An anonymous reader writes: To Firefox or to Chrome, that is the question. Most of you are probably the tech support guy/gal for your very non-techie, almost computer illiterate friends/relatives. You know they type: hopelessly wedded to IE on Windows XP/Vista/Win7; would gladly click on the "infect me" button on Facebook. After which you get a panicked call to help them get rid of this "Security Tool" that is trying to extort money from them. I just went through that scenario a few days ago. Well, not quite, the "infect me" part is a feeble attempt at humour, they have no idea how the malware came in.
So I am asked: what can I do to make sure this does not happen again? Hmmm... Bite my tongue. OK. This type of netizen will not get off Windows, so alternative OS's are out of the question. They are running anti-virus, not much good did it do. They can't afford the HW & SW costs of upgrading from XP to Win7. That leaves the "kick-me-in-the-behind" browser they are using. What can be done with that?

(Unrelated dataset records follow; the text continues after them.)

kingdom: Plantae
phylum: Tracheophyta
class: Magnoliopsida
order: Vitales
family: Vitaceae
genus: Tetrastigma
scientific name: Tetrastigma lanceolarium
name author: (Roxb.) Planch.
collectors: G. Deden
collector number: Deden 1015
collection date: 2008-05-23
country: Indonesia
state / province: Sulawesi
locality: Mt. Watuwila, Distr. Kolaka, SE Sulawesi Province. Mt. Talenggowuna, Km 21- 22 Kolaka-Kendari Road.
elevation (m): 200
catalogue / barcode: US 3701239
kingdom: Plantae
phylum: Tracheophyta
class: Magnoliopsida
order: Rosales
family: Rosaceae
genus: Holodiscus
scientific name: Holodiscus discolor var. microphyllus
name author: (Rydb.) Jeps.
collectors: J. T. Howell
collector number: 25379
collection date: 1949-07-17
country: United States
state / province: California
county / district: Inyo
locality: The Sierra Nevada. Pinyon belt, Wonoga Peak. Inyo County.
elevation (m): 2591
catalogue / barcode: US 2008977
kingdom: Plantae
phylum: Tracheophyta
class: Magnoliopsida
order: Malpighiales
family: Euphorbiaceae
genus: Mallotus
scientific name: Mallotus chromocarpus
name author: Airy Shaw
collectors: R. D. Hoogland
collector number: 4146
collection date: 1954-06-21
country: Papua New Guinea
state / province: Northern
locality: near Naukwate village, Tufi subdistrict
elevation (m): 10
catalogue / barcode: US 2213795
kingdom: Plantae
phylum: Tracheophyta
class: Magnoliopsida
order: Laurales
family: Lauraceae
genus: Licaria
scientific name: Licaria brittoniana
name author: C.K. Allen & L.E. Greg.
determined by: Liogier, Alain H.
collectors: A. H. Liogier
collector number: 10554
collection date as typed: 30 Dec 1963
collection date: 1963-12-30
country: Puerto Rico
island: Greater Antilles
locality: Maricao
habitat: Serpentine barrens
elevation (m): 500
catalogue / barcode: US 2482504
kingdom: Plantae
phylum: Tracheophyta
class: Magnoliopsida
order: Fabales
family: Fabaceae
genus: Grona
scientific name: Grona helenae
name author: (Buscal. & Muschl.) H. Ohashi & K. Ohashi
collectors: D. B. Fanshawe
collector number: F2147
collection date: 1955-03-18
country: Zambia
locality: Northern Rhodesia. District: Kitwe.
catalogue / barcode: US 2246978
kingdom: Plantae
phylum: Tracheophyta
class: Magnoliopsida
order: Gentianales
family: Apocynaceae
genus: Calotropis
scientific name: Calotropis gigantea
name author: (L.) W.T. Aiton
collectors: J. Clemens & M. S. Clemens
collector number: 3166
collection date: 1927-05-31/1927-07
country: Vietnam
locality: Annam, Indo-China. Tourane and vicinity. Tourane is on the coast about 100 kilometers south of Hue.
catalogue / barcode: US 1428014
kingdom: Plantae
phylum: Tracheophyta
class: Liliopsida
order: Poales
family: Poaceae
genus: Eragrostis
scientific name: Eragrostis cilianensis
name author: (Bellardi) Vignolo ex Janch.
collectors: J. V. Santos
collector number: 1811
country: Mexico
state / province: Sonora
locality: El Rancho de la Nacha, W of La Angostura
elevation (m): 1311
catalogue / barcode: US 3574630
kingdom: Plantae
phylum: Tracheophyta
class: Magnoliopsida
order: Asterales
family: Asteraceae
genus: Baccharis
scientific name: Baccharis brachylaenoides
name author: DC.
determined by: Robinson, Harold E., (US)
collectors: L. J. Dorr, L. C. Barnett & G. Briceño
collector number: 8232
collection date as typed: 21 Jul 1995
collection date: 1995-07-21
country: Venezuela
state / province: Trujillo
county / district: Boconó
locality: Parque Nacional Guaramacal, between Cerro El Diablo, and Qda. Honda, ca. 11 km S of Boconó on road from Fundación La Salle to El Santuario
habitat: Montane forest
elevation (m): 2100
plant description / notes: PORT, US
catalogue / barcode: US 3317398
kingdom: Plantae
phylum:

Well, Firefox with its multitide of security oriented add-ons comes to mind (noscript, ad-block, noflash, etc.). Except... it is way too intrusive for this type of users. They just want their browsers to work. The 'permit this, enable that' mode of operation is unacceptable.
What we are looking for then is a Windows-based browser that can stand on its own (default installation + common plug-ins) and be somewhat resilient to attack.
We can consider Google Chrome and it's sandbox security model, it looks awfully good. Firefox on the other hand has a pretty good but not exactly perfect security track record. And... no privilege separation; you own the browser and you own the filesystem (specially if the user is on XP as an administrator).
So, if you were to be asked... which browser can keep me safer? Given the constrains listed above, what would you tell your Windows-addicted friends? Use Firefox? Use Chrome? What the heck, somebody is bound to bring it up: use Opera? I am looking for an intelligent discussion on the security pros and cons of Chrome and Firefox, not a flame war. Let's see if the Slashdot community can deliver.